By the mid-1960s, DeBakey’s group began tackling thoracoabdominal aortic aneurysm (TAAA), which presented formidable surgical challenges, often fraught with serious complications, such as paraplegia, paraparesis and renal failure. Crawford, in particular, began dedicating most of his time to TAAAs. It took him 10 years to accrue 22 cases. However, over the next 10 years, they accumulated more than 500 TAAA cases. He classified these cases into four types: Extent I, extending from the left subclavian artery to just below the renal artery; Extent II, from the left subclavian to below the renal artery; Extent III, from the sixth intercostal space to below the renal artery; and Extent IV, from the twelfth intercostal space to the iliac bifurcation (i.e. total abdominal). For the first time, this created a meaningful look into these difficult conditions. In 1992, we added another classification, Extent V, characterized by aneurysmal disease extending from the sixth intercostal space to above the renal arteries.

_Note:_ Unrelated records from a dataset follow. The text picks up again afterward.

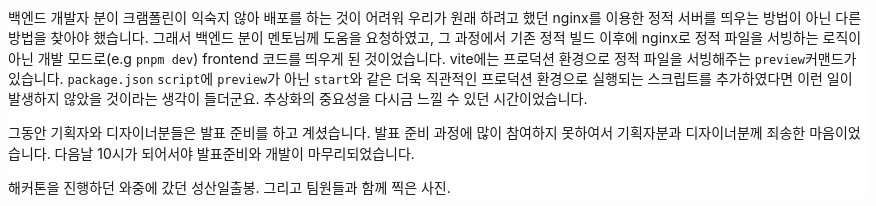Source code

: 백엔드 개발자 분이 크램폴린이 익숙지 않아 배포를 하는 것이 어려워 우리가 원래 하려고 했던 nginx를 이용한 정적 서버를 띄우는 방법이 아닌 다른 방법을 찾아야 했습니다.
그래서 백엔드 분이 멘토님께 도움을 요청하였고, 그 과정에서 기존 정적 빌드 이후에 nginx로 정적 파일을 서빙하는 로직이 아닌 개발 모드로(e.g `pnpm dev`) frontend 코드를 띄우게 된 것이었습니다. 
 vite에는 프로덕션 환경으로 정적 파일을 서빙해주는 `preview`커맨드가 있습니다. `package.json` `script`에 `preview`가 아닌 `start`와 같은 더욱 직관적인 프로덕션 환경으로 실행되는 스크립트를 추가하였다면 이런 일이 발생하지 않았을 것이라는 생각이 들더군요.  추상화의 중요성을 다시금 느낄 수 있던 시간이었습니다.

그동안 기획자와 디자이너분들은 발표 준비를 하고 계셨습니다. 발표 준비 과정에 많이 참여하지 못하여서 기획자분과 디자이너분께 죄송한 마음이었습니다.
다음날 10시가 되어서야 발표준비와 개발이 마무리되었습니다. 

해커톤을 진행하던 와중에 갔던 성산일출봉.
그리고 팀원들과 함께 찍은 사진.
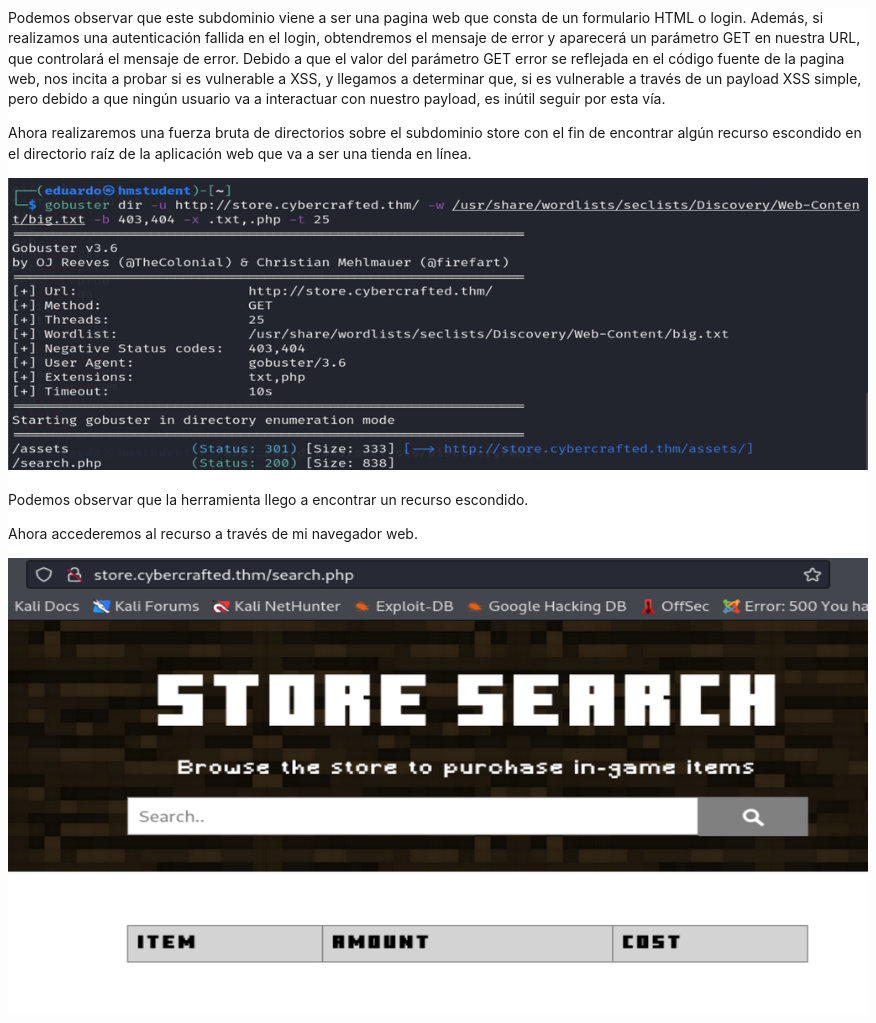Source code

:Podemos observar que este subdominio viene a ser una pagina web que consta de un formulario HTML o login. Además, si realizamos una autenticación fallida en el login, obtendremos el mensaje de error y aparecerá un parámetro GET en nuestra URL, que controlará el mensaje de error. Debido a que el valor del parámetro GET error se reflejada en el código fuente de la pagina web, nos incita a probar si es vulnerable a XSS, y llegamos a determinar que, si es vulnerable a través de un payload XSS simple, pero debido a que ningún usuario va a interactuar con nuestro payload, es inútil seguir por esta vía.

Ahora realizaremos una fuerza bruta de directorios sobre el subdominio store con el fin de encontrar algún recurso escondido en el directorio raíz de la aplicación web que va a ser una tienda en línea.

![](/assets/images/Cyber/image016.png)

Podemos observar que la herramienta llego a encontrar un recurso escondido.

Ahora accederemos al recurso a través de mi navegador web.

![](/assets/images/Cyber/image017.png)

Around this time, we revisited the problem of neurological deficit (spinal cord ischemia). We used experimental animal models for a prospective study on the use distal aortic perfusion, cerebrospinal fluid drainage, moderate hypothermia and sequential clamping to decrease in the incidence of neurological deficit. In 1994, we presented our experience at the Southern Association for Vascular Surgery, showing that the incidence for Extent I and II dropped from 25% to 5%. This marked a new era for protecting the spinal cord, brain, kidneys, heart and lungs.

Current results are even better. Today, spinal cord ischemia after the repair of thoracoabdominal aortic aneurysms is: Extent I, less than 2%; Extent II, less than 4% (previously 31%); Extent III, less than 2%; Extent IV, less than 2%; Extent V, less than 1%. This shows the tremendous positive impact these techniques have made with regard to spinal cord protection.

In September 1999, I moved from Baylor to the University of Texas Medical School at Houston to establish the Department of Cardiothoracic and Vascular Surgery. The department has grown from the initial 2 surgeons to more than 20. We have a program in cardiac surgery, vascular surgery, thoracic surgery and a renowned research department. The department is well-known both nationally and internationally. In fact, our team members have demonstrated our techniques on six of the seven continents (all but Antarctica). In regard to academic output, the department publishes nearly 50 papers and abstracts per year. We also have an advanced aortic fellowship from 1 to 2 years.

Hazim Safi with 2019 residents & fellows

Hazim Safi, MD with several members of the UTHealth cardio, thoracic, and vascular surgery residency and fellowship programs

In 2019, after 20 years at the helm, I stepped aside as leader of the department. The new chair is Anthony Estrera, MD. Under his leadership, the future will be very bright for at least another two decades, continuing the legacy of DeBakey, Cooley and Crawford.

By Hazim J. Safi, MD

Hazim Safi, MD is founding chair and professor of the cardiothoracic & vascular surgery department at McGovern Medical School at UTHealth.  In March of 2020, Dr. Hazim Safi was presented with a Festschrift at McGovern Medical School, to commemorate and pay tribute to his advancements as a physician, contributions as an academic, and commitment to his family, co-workers, and patients. Dr. Safi still works with the residents and fellows at UTHealth, and continues to operate at Memorial Hermann Heart & Vascular Institute.